Les responsables successifs de cette collectivité "ont plombé les finances de la collectivité, à eux de payer la facture" estime l'UNSA. "La rigueur passe par d'autre choix, comme par exemple, une diminution plus importante de leur indemnité ou des manifestations festives organisées sur la commune" lance l'organisation syndicale.

Ce jeudi soir, le maire de Saint-Louis avait réuni un millier d'employés communaux pour leur exposer les mesures du plan de redressement qu'il souhaite mettre en place : "Nous savons le sacrifice que nous vous demandons. Mais la commune qui vous a donné une carrière a besoin de vous" rapporte le Quotidien.

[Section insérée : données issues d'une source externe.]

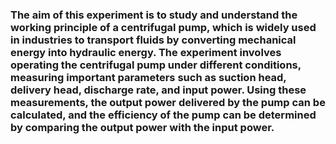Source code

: ### The aim of this experiment is to study and understand the working principle of a centrifugal pump, which is widely used in industries to transport fluids by converting mechanical energy into hydraulic energy. The experiment involves operating the centrifugal pump under different conditions, measuring important parameters such as suction head, delivery head, discharge rate, and input power. Using these measurements, the output power delivered by the pump can be calculated, and the efficiency of the pump can be determined by comparing the output power with the input power.
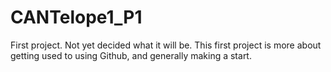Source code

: # CANTelope1_P1
First project. 
Not yet decided what it will be.
This first project is more about getting used to using Github,
and generally making a start.
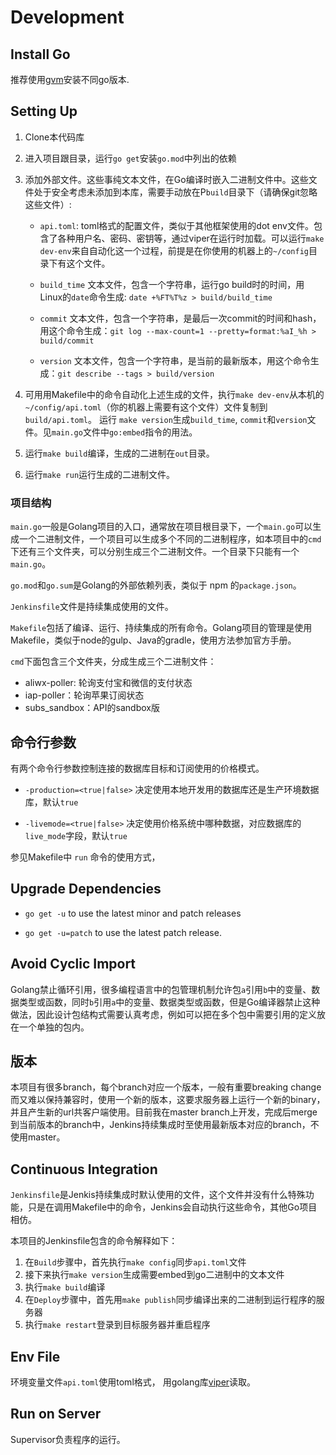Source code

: # Development

## Install Go

推荐使用[gvm](https://github.com/moovweb/gvm)安装不同go版本.

## Setting Up

1. Clone本代码库

2. 进入项目跟目录，运行`go get`安装`go.mod`中列出的依赖

3. 添加外部文件。这些事纯文本文件，在Go编译时嵌入二进制文件中。这些文件处于安全考虑未添加到本库，需要手动放在P`build`目录下（请确保git忽略这些文件）:

    * `api.toml`: toml格式的配置文件，类似于其他框架使用的dot env文件。包含了各种用户名、密码、密钥等，通过viper在运行时加载。可以运行`make dev-env`来自自动化这一个过程，前提是在你使用的机器上的`~/config`目录下有这个文件。

    * `build_time` 文本文件，包含一个字符串，运行go build时的时间，用Linux的`date`命令生成: `date +%FT%T%z > build/build_time`

    * `commit` 文本文件，包含一个字符串，是最后一次commit的时间和hash，用这个命令生成：`git log --max-count=1 --pretty=format:%aI_%h > build/commit`

    * `version` 文本文件，包含一个字符串，是当前的最新版本，用这个命令生成：`git describe --tags > build/version`

4. 可用用Makefile中的命令自动化上述生成的文件，执行`make dev-env`从本机的`~/config/api.toml`（你的机器上需要有这个文件）文件复制到`build/api.toml`。 运行 `make version`生成`build_time`, `commit`和`version`文件。见`main.go`文件中`go:embed`指令的用法。

5. 运行`make build`编译，生成的二进制在`out`目录。

6. 运行`make run`运行生成的二进制文件。

### 项目结构

`main.go`一般是Golang项目的入口，通常放在项目根目录下，一个`main.go`可以生成一个二进制文件，一个项目可以生成多个不同的二进制程序，如本项目中的`cmd`下还有三个文件夹，可以分别生成三个二进制文件。一个目录下只能有一个`main.go`。

`go.mod`和`go.sum`是Golang的外部依赖列表，类似于 npm 的`package.json`。

`Jenkinsfile`文件是持续集成使用的文件。

`Makefile`包括了编译、运行、持续集成的所有命令。Golang项目的管理是使用Makefile，类似于node的gulp、Java的gradle，使用方法参加官方手册。

`cmd`下面包含三个文件夹，分成生成三个二进制文件：

* aliwx-poller: 轮询支付宝和微信的支付状态
* iap-poller：轮询苹果订阅状态
* subs_sandbox：API的sandbox版

## 命令行参数

有两个命令行参数控制连接的数据库目标和订阅使用的价格模式。

* `-production=<true|false>` 决定使用本地开发用的数据库还是生产环境数据库，默认`true`

* `-livemode=<true|false>` 决定使用价格系统中哪种数据，对应数据库的`live_mode`字段，默认`true`

参见Makefile中 `run` 命令的使用方式，

## Upgrade Dependencies

* `go get -u` to use the latest minor and patch releases

* `go get -u=patch` to use the latest patch release.

## Avoid Cyclic Import

Golang禁止循环引用，很多编程语言中的包管理机制允许包`a`引用`b`中的变量、数据类型或函数，同时`b`引用`a`中的变量、数据类型或函数，但是Go编译器禁止这种做法，因此设计包结构式需要认真考虑，例如可以把在多个包中需要引用的定义放在一个单独的包内。

## 版本

本项目有很多branch，每个branch对应一个版本，一般有重要breaking change而又难以保持兼容时，使用一个新的版本，这要求服务器上运行一个新的binary，并且产生新的url共客户端使用。目前我在master branch上开发，完成后merge到当前版本的branch中，Jenkins持续集成时至使用最新版本对应的branch，不使用master。

## Continuous Integration

`Jenkinsfile`是Jenkis持续集成时默认使用的文件，这个文件并没有什么特殊功能，只是在调用Makefile中的命令，Jenkins会自动执行这些命令，其他Go项目相仿。

本项目的Jenkinsfile包含的命令解释如下：

1. 在`Build`步骤中，首先执行`make config`同步`api.toml`文件
2. 接下来执行`make version`生成需要embed到go二进制中的文本文件
3. 执行`make build`编译
4. 在`Deploy`步骤中，首先用`make publish`同步编译出来的二进制到运行程序的服务器
5. 执行`make restart`登录到目标服务器并重启程序

## Env File

环境变量文件`api.toml`使用toml格式， 用golang库[viper](https://github.com/spf13/viper)读取。

## Run on Server

Supervisor负责程序的运行。
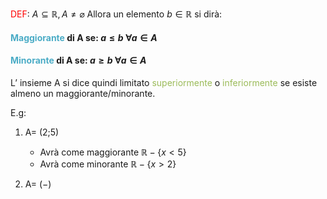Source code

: <font color="#ff0000">DEF</font>: $A\subseteq \mathbb{R}, A \neq \varnothing$
Allora un elemento $b\in \mathbb{R}$ si dirà:

#### <font color="#4bacc6">Maggiorante</font> di A se: $a\leq b \; \forall a \in A$
#### <font color="#4bacc6">Minorante</font> di A se: $a\geq b \; \forall a \in A$

L’ insieme A si dice quindi limitato <font color="#9bbb59">superiormente</font> o <font color="#9bbb59">inferiormente</font> se esiste almeno un maggiorante/minorante.

E.g:
1. A= (2;5)
	-  Avrà come maggiorante $\mathbb{R}-\{x<5\}$
	-  Avrà come minorante     $\mathbb{R} - \{x>2\}$

2. A= ($-$)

Par ailleurs, une note aurait été envoyée au responsable de la police municipale "pour dresser la liste des agents qui participent au mouvement de grève prévu ce vendredi (préavis non déposé dans les délais prévus)" indique le Jir.

En conférence de presse ce vendredi vers 11 heures, Claude Hoarau a rejeté la faute sur Cyrille Hamilcaro et a porté de vives attaques à l'encontre de la CGTR et a lancé : "Les responsables syndicaux devraient se demander "mais que diable suis-je venu faire dans cette galère?"".

Après avoir bloqué la circulation rue Bel Air, vers 13h, ce vendredi, les manifestants se sont rassemblés pour bloquer la "quatre voies" en direction de l'Etang Salé. Les grévistes avaient tenté en fin de matinée de monter sur le Pont de la rivière Saint-Etienne, mais avaient été repoussés par les policiers.

Le piquet de grève a été levé vers 15 heures ce vendredi. Le comité technique paritaire a été reporté au mois de mai : "Nous avons réussi à repousser les mesures de Claude Hoarau. Si la réduction des salaires de 5% est maintenue pour le prochain CTP, nous nous mobiliserons à nouveau" préviennent les manifestants. En attendant une délégation syndicale sera reçue ce lundi en sous-préfecture de Saint-Pierre.

Jean-Pierre Rivière, secrétaire général de l'UIR Cfdt, a adressé un courrier à Claude Hoarau ce vendredi. La mesure de diminution des salaires y est vivement critiquée et jugée comme un "acte de régression sociale" : "Il est inconcevable que les salariés paient les erreurs de gestion, et ce d'où qu'elles viennent, par une baisse de leur pouvoir d'achat" a indiqué Jean-Pierre Rivière.